FARM RESIDENCE

The data on farm residence were obtained from questionnaire items H19a and H19b. An occupied one-family house or mobile home is classified as a farm residence if: (1) the housing unit is located on a property of 1 acre or more, and (2) at least $1,000 worth of agricultural products were sold from the property in 1989. Group quarters and housing units that are in multi-unit buildings or vacant are not included as farm residences.

A one-family unit occupied by a tenant household paying cash rent for land and buildings is enumerated as a farm residence only if sales of agricultural products from its yard (as opposed to the general property on which it is located) amounted to at least $1,000 in 1989. A one-family unit occupied by a tenant household that does not pay cash rent is enumerated as a farm residence if the remainder of the farm (including its yard) qualifies as a farm.

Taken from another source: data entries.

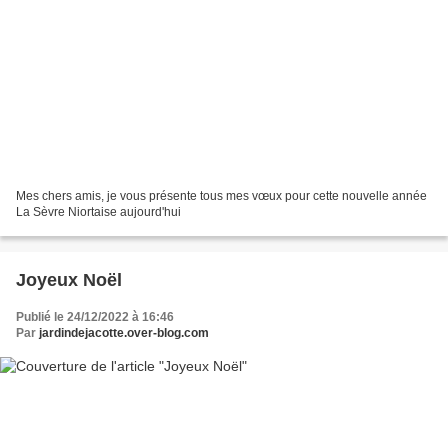
Mes chers amis, je vous présente tous mes vœux pour cette nouvelle année
La Sèvre Niortaise aujourd'hui
Joyeux Noël
Publié le 24/12/2022 à 16:46
Par
jardindejacotte.over-blog.com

Farm residence is provided as an independent data item only for housing units located in rural areas. It may be derived for housing units in urban areas from the data items on acreage and sales of agricultural products on the public-use microdata sample (PUMS) files. (For more information on PUMS, see Appendix F, Data Products and User Assistance.)

The farm population consists of persons in households living in farm residences. Some persons who are counted on a property classified as a farm (including in some cases farm workers) are excluded from the farm population. Such persons include those who reside in multi-unit buildings or group quarters.

Comparability--These are the same criteria that were used to define a farm residence in 1980. In 1960 and 1970, a farm was defined as a place of 10 or more acres with at least $50 worth of agricultural sales or a place of less than 10 acres with at least $250 worth of agricultural sales. Earlier censuses used other definitions. Note that the definition of a farm residence differs from the definition of a farm in the Census of Agriculture (Factfinder for the Nation: Agricultural Statistics, Bureau of the Census, 1989).